On Wed, Oct 30, 2013 at 05:29:31PM -0500, Matt Sealey wrote:
On Wed, Oct 30, 2013 at 4:29 PM, Mark Brown broonie@kernel.org wrote:
On Tue, Oct 29, 2013 at 10:05:40PM -0500, Matt Sealey wrote:
- saif-controllers and ssi-controller could be a single property -
controllers - which list the controller. It will be obvious which kind of controller it is by delving into that node referenced by the phandle.
Picking a consistent name for this might be nice, yes. Feel free to send patches...
When - if - I have time.
Please consider prioritising this over writing e-mails; talking about device tree does often seem more popular than solving the harder problems.
To repeat yet again, if this concerns you please work with Morimoto-san on his generic card driver. There are some code differences with clock setup for the devices which are encoded in the board definitions as well, plus the external connections.
Well the main crux of the problem here is that there's been a node defined with a special compatible property that requires a special device driver to marshall and collect nodes referenced within it - and most of these drivers do exactly the same thing, which is why generic card drivers seem like a good idea.
The missing bit with generic card drivers has been anyone other than Morimoto-san working on it; I don't think anyone thinks that is a bad idea for the simple cases.
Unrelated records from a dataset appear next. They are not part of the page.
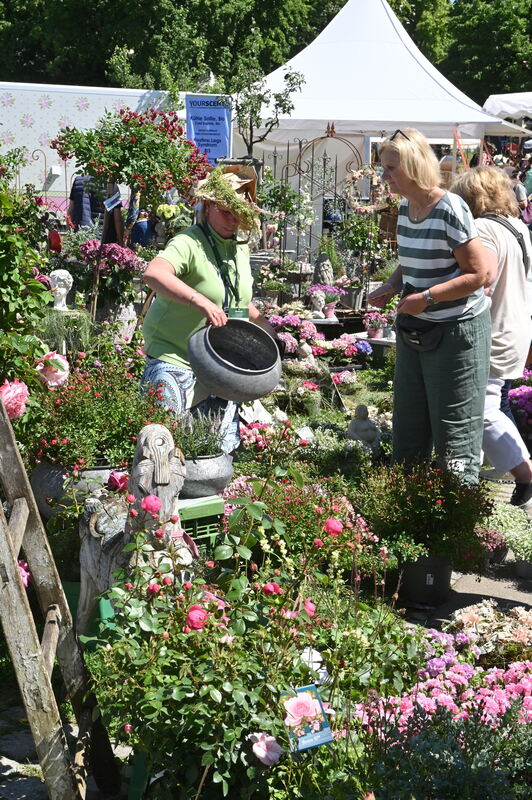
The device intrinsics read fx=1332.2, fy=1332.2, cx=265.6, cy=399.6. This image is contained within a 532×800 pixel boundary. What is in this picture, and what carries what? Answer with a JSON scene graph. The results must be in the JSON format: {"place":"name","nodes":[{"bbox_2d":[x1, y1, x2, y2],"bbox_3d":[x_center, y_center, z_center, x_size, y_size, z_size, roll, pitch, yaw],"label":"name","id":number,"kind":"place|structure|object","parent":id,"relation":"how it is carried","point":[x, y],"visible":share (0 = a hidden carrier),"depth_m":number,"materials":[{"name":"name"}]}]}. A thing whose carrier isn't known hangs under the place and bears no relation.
{"place":"outdoors","nodes":[
{"label":"outdoors","id":0,"kind":"place"},
{"bbox_2d":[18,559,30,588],"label":"pink rose","id":1,"kind":"object","parent":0,"point":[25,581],"visible":0.32,"depth_m":3.94,"materials":[{"name":"pink plant"}]},
{"bbox_2d":[0,699,84,799],"label":"stone pavement","id":2,"kind":"structure","parent":0,"point":[20,789],"materials":[{"name":"grey stone"}]},
{"bbox_2d":[0,80,194,203],"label":"wall","id":3,"kind":"structure","parent":0,"point":[33,149],"depth_m":17.84,"materials":[{"name":"white"}]},
{"bbox_2d":[428,473,531,619],"label":"pavement","id":4,"kind":"structure","parent":0,"point":[469,581],"materials":[{"name":"grey stone"}]},
{"bbox_2d":[452,164,531,510],"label":"woman","id":5,"kind":"object","parent":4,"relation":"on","point":[501,287],"visible":0.65,"depth_m":6.22},
{"bbox_2d":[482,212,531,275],"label":"backpack","id":6,"kind":"object","parent":5,"relation":"on","point":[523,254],"visible":0.34,"depth_m":6.33,"materials":[{"name":"fabric"}]},
{"bbox_2d":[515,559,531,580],"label":"flower pot","id":7,"kind":"object","parent":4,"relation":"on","point":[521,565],"visible":0.81,"depth_m":5.64,"materials":[{"name":"grey"}]},
{"label":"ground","id":8,"kind":"structure","parent":0},
{"bbox_2d":[0,156,51,412],"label":"rose bush","id":9,"kind":"object","parent":8,"relation":"on","point":[34,284],"visible":0.91,"depth_m":5.76,"materials":[{"name":"green plant"}]},
{"bbox_2d":[0,379,29,418],"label":"pink rose","id":10,"kind":"object","parent":9,"relation":"attached to","point":[6,389],"visible":0.87,"depth_m":4.74,"materials":[{"name":"pink plant"}]},
{"bbox_2d":[36,351,69,387],"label":"pink rose","id":11,"kind":"object","parent":9,"relation":"attached to","point":[58,357],"visible":0.69,"depth_m":5.60,"materials":[{"name":"pink plant"}]},
{"bbox_2d":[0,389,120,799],"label":"wooden ladder","id":12,"kind":"object","parent":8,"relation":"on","point":[16,584],"visible":0.97,"depth_m":3.35,"materials":[{"name":"brown wood"}]},
{"bbox_2d":[48,269,73,309],"bbox_3d":[-1.199,-0.635,7.705,0.161,0.255,0.170,1,11,1],"label":"bust","id":13,"kind":"object","parent":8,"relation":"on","point":[65,290],"visible":0.92,"depth_m":7.66,"materials":[{"name":"white stone"}]},
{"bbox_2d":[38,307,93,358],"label":"plant","id":14,"kind":"object","parent":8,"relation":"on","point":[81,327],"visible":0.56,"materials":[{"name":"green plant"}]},
{"bbox_2d":[30,461,122,517],"bbox_3d":[-0.718,0.377,5.226,0.459,0.245,0.418,1,11,1],"label":"planter","id":15,"kind":"object","parent":8,"relation":"on","point":[36,481],"visible":0.38,"depth_m":5.07,"materials":[{"name":"grey"}]},
{"bbox_2d":[27,354,169,471],"bbox_3d":[-0.672,0.061,5.214,0.631,0.447,0.610,1,11,1],"label":"red flower plant","id":16,"kind":"object","parent":15,"relation":"in","point":[110,392],"visible":0.79,"depth_m":5.12,"materials":[{"name":"plant"}]},
{"bbox_2d":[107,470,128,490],"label":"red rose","id":17,"kind":"object","parent":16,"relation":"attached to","point":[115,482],"visible":0.6,"depth_m":4.64,"materials":[{"name":"pink plant"}]},
{"bbox_2d":[68,173,101,229],"bbox_3d":[-1.955,-1.977,14.636,0.557,1.202,0.585,1,11,1],"label":"person","id":18,"kind":"object","parent":8,"relation":"on","point":[79,212],"visible":0.48,"depth_m":14.42},
{"bbox_2d":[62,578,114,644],"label":"green crate","id":19,"kind":"object","parent":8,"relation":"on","point":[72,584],"visible":0.21,"depth_m":4.51,"materials":[{"name":"green plastic"}]},
{"bbox_2d":[74,241,145,305],"bbox_3d":[-1.106,-0.820,9.320,0.608,0.544,0.586,1,11,1],"label":"pink flower bush","id":20,"kind":"object","parent":8,"relation":"on","point":[117,254],"visible":0.82,"depth_m":9.22,"materials":[{"name":"plant"}]},
{"bbox_2d":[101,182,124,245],"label":"person","id":21,"kind":"object","parent":8,"relation":"on","point":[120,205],"visible":0.47,"depth_m":12.87},
{"bbox_2d":[50,105,212,222],"bbox_3d":[-1.008,-1.378,10.262,1.297,1.763,1.225,1,11,1],"label":"rose bush","id":22,"kind":"object","parent":8,"relation":"on","point":[84,154],"visible":0.92,"depth_m":10.02,"materials":[{"name":"green plant"}]},
{"bbox_2d":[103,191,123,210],"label":"tag","id":23,"kind":"object","parent":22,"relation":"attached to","point":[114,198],"visible":0.96,"depth_m":10.32,"materials":[{"name":"white"}]},
{"bbox_2d":[74,424,189,636],"bbox_3d":[-0.417,0.465,4.214,0.312,0.815,0.573,-9,15,-41],"label":"statue","id":24,"kind":"object","parent":8,"relation":"on","point":[163,467],"visible":0.68,"depth_m":4.07,"materials":[{"name":"grey stone"}]},
{"bbox_2d":[129,209,153,248],"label":"person","id":25,"kind":"object","parent":8,"relation":"on","point":[138,238],"visible":0.51,"depth_m":14.23},
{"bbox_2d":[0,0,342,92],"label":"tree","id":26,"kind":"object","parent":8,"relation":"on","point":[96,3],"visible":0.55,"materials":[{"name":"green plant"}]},
{"bbox_2d":[177,494,225,548],"bbox_3d":[-0.323,0.489,4.918,0.319,0.253,0.334,1,11,1],"label":"green crate","id":27,"kind":"object","parent":8,"relation":"on","point":[208,529],"visible":0.34,"depth_m":4.84,"materials":[{"name":"green plastic"}]},
{"bbox_2d":[181,452,233,498],"bbox_3d":[-0.282,0.292,5.259,0.315,0.159,0.324,1,11,1],"label":"stone planter","id":28,"kind":"object","parent":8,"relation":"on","point":[224,470],"visible":0.68,"depth_m":5.14,"materials":[{"name":"grey stone"}]},
{"bbox_2d":[175,412,227,459],"bbox_3d":[-0.268,0.139,5.072,0.279,0.209,0.278,1,11,1],"label":"potted plant","id":29,"kind":"object","parent":28,"relation":"in","point":[208,450],"visible":0.69,"depth_m":5.05,"materials":[{"name":"plant"}]},
{"bbox_2d":[184,94,231,165],"bbox_3d":[-0.593,-2.675,13.695,0.672,0.910,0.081,1,11,1],"label":"blue sign","id":30,"kind":"object","parent":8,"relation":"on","point":[222,129],"visible":0.78,"depth_m":13.65,"materials":[{"name":"blue"}]},
{"bbox_2d":[138,167,280,450],"bbox_3d":[-0.253,-0.346,5.955,0.557,1.520,0.874,1,11,1],"label":"woman","id":31,"kind":"object","parent":8,"relation":"on","point":[214,282],"visible":0.64,"depth_m":5.79},
{"bbox_2d":[187,317,282,402],"bbox_3d":[-0.135,-0.151,5.581,0.428,0.308,0.464,1,11,1],"label":"metal pot","id":32,"kind":"object","parent":31,"relation":"in","point":[247,392],"visible":0.98,"depth_m":5.53,"materials":[{"name":"grey metal"}]},
{"bbox_2d":[79,488,417,799],"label":"rose bush","id":33,"kind":"object","parent":8,"relation":"on","point":[182,694],"visible":0.9,"depth_m":3.18,"materials":[{"name":"green plant"}]},
{"bbox_2d":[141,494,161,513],"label":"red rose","id":34,"kind":"object","parent":33,"relation":"attached to","point":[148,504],"visible":0.92,"depth_m":3.69,"materials":[{"name":"pink plant"}]},
{"bbox_2d":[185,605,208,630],"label":"rose","id":35,"kind":"object","parent":33,"relation":"attached to","point":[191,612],"visible":0.76,"depth_m":3.18,"materials":[{"name":"pink plant"}]},
{"bbox_2d":[248,731,281,765],"bbox_3d":[-0.003,0.783,2.972,0.099,0.075,0.093,1,11,1],"label":"pink rose","id":36,"kind":"object","parent":33,"relation":"attached to","point":[262,756],"visible":0.94,"depth_m":2.96,"materials":[{"name":"pink plant"}]},
{"bbox_2d":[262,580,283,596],"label":"red rose","id":37,"kind":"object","parent":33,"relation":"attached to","point":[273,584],"visible":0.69,"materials":[{"name":"plant"}]},
{"bbox_2d":[280,682,332,752],"bbox_3d":[0.088,0.731,3.028,0.131,0.148,0.081,-3,12,-18],"label":"plant tag","id":38,"kind":"object","parent":33,"relation":"attached to","point":[307,694],"visible":0.94,"depth_m":3.01,"materials":[{"name":"blue"}]},
{"bbox_2d":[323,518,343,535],"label":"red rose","id":39,"kind":"object","parent":33,"relation":"attached to","point":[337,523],"visible":0.89,"depth_m":3.89,"materials":[{"name":"pink plant"}]},
{"bbox_2d":[224,52,305,159],"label":"small tree","id":40,"kind":"object","parent":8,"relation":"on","point":[293,90],"visible":0.81,"depth_m":14.21,"materials":[{"name":"plant"}]},
{"bbox_2d":[239,416,297,459],"bbox_3d":[0.002,0.244,6.942,0.418,0.286,0.429,1,11,1],"label":"pink flower bush","id":41,"kind":"object","parent":8,"relation":"on","point":[258,439],"visible":0.65,"depth_m":6.89,"materials":[{"name":"pink plant"}]},
{"bbox_2d":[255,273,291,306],"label":"potted plant","id":42,"kind":"object","parent":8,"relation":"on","point":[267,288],"visible":0.92,"depth_m":12.22,"materials":[{"name":"green plant"}]},
{"bbox_2d":[265,311,325,356],"bbox_3d":[0.185,-0.500,10.453,0.643,0.327,0.565,1,11,1],"label":"pink flowers","id":43,"kind":"object","parent":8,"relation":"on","point":[290,320],"visible":0.63,"depth_m":10.39,"materials":[{"name":"pink plant"}]},
{"bbox_2d":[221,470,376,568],"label":"pink flower bush","id":44,"kind":"object","parent":8,"relation":"on","point":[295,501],"visible":0.6,"depth_m":5.10,"materials":[{"name":"plant"}]},
{"bbox_2d":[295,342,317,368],"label":"statue","id":45,"kind":"object","parent":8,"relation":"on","point":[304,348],"visible":0.78,"depth_m":9.37,"materials":[{"name":"white stone"}]},
{"bbox_2d":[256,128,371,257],"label":"metal fence","id":46,"kind":"object","parent":8,"relation":"on","point":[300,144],"visible":0.59,"depth_m":14.43,"materials":[{"name":"brown metal"}]},
{"bbox_2d":[310,291,327,317],"bbox_3d":[0.447,-0.806,11.402,0.176,0.255,0.195,1,11,1],"label":"bust","id":47,"kind":"object","parent":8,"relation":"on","point":[320,298],"visible":0.99,"depth_m":11.35,"materials":[{"name":"white stone"}]},
{"bbox_2d":[313,253,333,286],"bbox_3d":[0.522,-1.111,12.047,0.221,0.413,0.240,1,11,1],"label":"stone statue","id":48,"kind":"object","parent":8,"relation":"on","point":[321,274],"visible":0.84,"depth_m":11.97,"materials":[{"name":"grey stone"}]},
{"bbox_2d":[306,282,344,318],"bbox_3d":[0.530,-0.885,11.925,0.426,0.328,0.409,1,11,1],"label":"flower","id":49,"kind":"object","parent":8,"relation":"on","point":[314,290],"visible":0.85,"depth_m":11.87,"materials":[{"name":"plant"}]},
{"bbox_2d":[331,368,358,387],"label":"pink flower","id":50,"kind":"object","parent":8,"relation":"on","point":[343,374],"visible":0.93,"depth_m":9.56,"materials":[{"name":"pink plant"}]},
{"bbox_2d":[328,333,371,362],"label":"pink flower bush","id":51,"kind":"object","parent":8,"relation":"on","point":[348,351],"visible":0.91,"depth_m":10.57,"materials":[{"name":"pink plant"}]},
{"bbox_2d":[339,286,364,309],"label":"flower pot","id":52,"kind":"object","parent":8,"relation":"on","point":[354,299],"visible":0.89,"depth_m":12.80,"materials":[{"name":"grey"}]},
{"bbox_2d":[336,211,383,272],"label":"potted plant","id":53,"kind":"object","parent":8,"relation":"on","point":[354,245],"visible":0.87,"depth_m":13.86,"materials":[{"name":"green plant"}]},
{"bbox_2d":[346,404,380,449],"bbox_3d":[0.510,0.186,7.034,0.197,0.327,0.186,1,11,1],"label":"statue","id":54,"kind":"object","parent":8,"relation":"on","point":[369,426],"visible":0.79,"depth_m":6.98,"materials":[{"name":"grey stone"}]},
{"bbox_2d":[363,311,391,338],"bbox_3d":[0.921,-0.612,11.034,0.313,0.247,0.306,1,11,1],"label":"potted flower","id":55,"kind":"object","parent":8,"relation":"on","point":[376,334],"visible":0.9,"depth_m":10.98,"materials":[{"name":"pink plant"}]},
{"bbox_2d":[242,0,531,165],"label":"white tent","id":56,"kind":"object","parent":8,"relation":"on","point":[312,50],"visible":0.7,"depth_m":17.29,"materials":[{"name":"white fabric"}]},
{"bbox_2d":[396,554,452,608],"bbox_3d":[0.621,0.696,5.254,0.264,0.204,0.257,1,11,1],"label":"flower pot","id":57,"kind":"object","parent":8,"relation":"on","point":[441,573],"visible":0.71,"depth_m":5.16,"materials":[{"name":"black plastic"}]},
{"bbox_2d":[358,459,491,566],"bbox_3d":[0.628,0.440,5.257,0.594,0.438,0.592,1,11,1],"label":"potted plant","id":58,"kind":"object","parent":57,"relation":"in","point":[425,490],"visible":0.88,"depth_m":5.17,"materials":[{"name":"plant"}]},
{"bbox_2d":[366,130,492,487],"bbox_3d":[0.741,-0.311,5.930,0.540,1.593,0.724,1,11,1],"label":"woman","id":59,"kind":"object","parent":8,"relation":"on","point":[431,227],"visible":0.95,"depth_m":5.79},
{"bbox_2d":[396,312,442,352],"bbox_3d":[0.679,-0.301,5.852,0.195,0.136,0.278,1,11,1],"label":"waist bag","id":60,"kind":"object","parent":59,"relation":"attached to","point":[405,329],"visible":0.8,"depth_m":5.81,"materials":[{"name":"black leather"}]},
{"bbox_2d":[357,620,531,735],"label":"pink flower bed","id":61,"kind":"object","parent":8,"relation":"on","point":[493,675],"visible":0.53,"depth_m":3.89,"materials":[{"name":"pink plant"}]},
{"bbox_2d":[360,699,531,799],"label":"shrub","id":62,"kind":"object","parent":8,"relation":"on","point":[425,747],"visible":0.92,"depth_m":3.16,"materials":[{"name":"plant"}]},
{"bbox_2d":[439,0,531,104],"label":"tree","id":63,"kind":"object","parent":8,"relation":"on","point":[531,35],"visible":0.54,"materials":[{"name":"green plant"}]},
{"bbox_2d":[446,600,531,659],"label":"flowers","id":64,"kind":"object","parent":8,"relation":"on","point":[469,617],"visible":0.71,"depth_m":4.50,"materials":[{"name":"plant"}]},
{"bbox_2d":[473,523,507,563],"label":"flower","id":65,"kind":"object","parent":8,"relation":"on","point":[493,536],"visible":0.7,"depth_m":5.74,"materials":[{"name":"plant"}]},
{"bbox_2d":[477,502,531,571],"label":"plant","id":66,"kind":"object","parent":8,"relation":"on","point":[507,523],"visible":0.78,"depth_m":5.71,"materials":[{"name":"plant"}]},
{"bbox_2d":[483,91,531,122],"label":"white canopy","id":67,"kind":"object","parent":8,"relation":"on","point":[495,97],"visible":0.73,"depth_m":25.98,"materials":[{"name":"white fabric"}]},
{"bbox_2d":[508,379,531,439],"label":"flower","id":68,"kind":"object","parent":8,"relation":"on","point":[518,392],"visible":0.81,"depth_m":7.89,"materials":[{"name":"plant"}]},
{"bbox_2d":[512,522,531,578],"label":"potted plant","id":69,"kind":"object","parent":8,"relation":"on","point":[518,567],"visible":0.97,"depth_m":5.67,"materials":[{"name":"plant"}]},
{"bbox_2d":[514,146,531,226],"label":"person","id":70,"kind":"object","parent":8,"relation":"on","point":[531,185],"visible":0.47,"depth_m":15.99}
]}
Where those things are generic it is not only a problem of code duplication but a bad idea in "creating a special node" to marshall it. The "sound" node here, with this special compatible property, doesn't really exist in real hardware design, it exists within the Linux kernel to allow it to construct a "card" out of a controller,
Please, as I have repeatedly asked you, go back and look at the previous discussions on this topic and familiarise yourself with the needs of advanced audio subsystems. This has been covered ad nauseum in the past, there's no need to go through it all over again.
That's not what's going on here, let me once again ask you to review the previous discussion on device tree bindings and make sure that you understand the needs of advanced audio hardware.
There's no existing example of this advanced audio hardware, no discussion about what would be required, only a vague assertion that to build this abstract card structure in Linux, this is the only way to do it.
That is a rather strongly worded statement which doesn't appear to correspond to reality; for example there are a number of Linux based smartphones in production many if not most of which have complex audio needs and components with lots of flexibility.
Please do the research I have been asking you to do and/or contribute code, this will be less time consuming for all of us.
That's not going to scale well to boards that have inter CODEC analogue links, we'd need a node for every single thing that could be a source and sink on every device which seems tedious.
Yes, but I am not sure having a single property with pairs of strings makes any more sense - sure, you require a node for each, but how does just requiring a static string for each do this any better? Now you need a string for each, which has to match a driver in Linux.. what about another OS?
Look at where the names come from...
We can't, one of the problems with this stuff is that clocking design (especially for the advanced use cases) is not as simple or general as one might desire for a bunch of totally sensible electrical engineering and system design reasons. When we get to the point of deploying simple card widely it's just typing to define a standard constant that everyone can use for whatever the default sensible clocks are, and of course people working on simple card can do that as they're going.
I would have thought using the clock bindings, and judicious use of clkdev internal to the codec or controller driver, would fix this.
The clock configuration bindings don't currently exist, won't cover the dynamic cases and won't help non-DT platforms. Remember also that we don't even have a clock API of any kind on a good proportion at the minute and don't have the common clock API on some of the rest.
this all ends up at the codec level by dereference.. so why would it need to *be* defined at the card level in any of these cases? In all
This is the sort of information that you should be able to discover if you review the previous discussions.
of these cases, maybe not for all cases forever and ever, but the ones we're looking at here where we have a goodly selection of codecs and maybe 4 or 5 controllers and 2 or 3 implementations of each, there's no reason for it.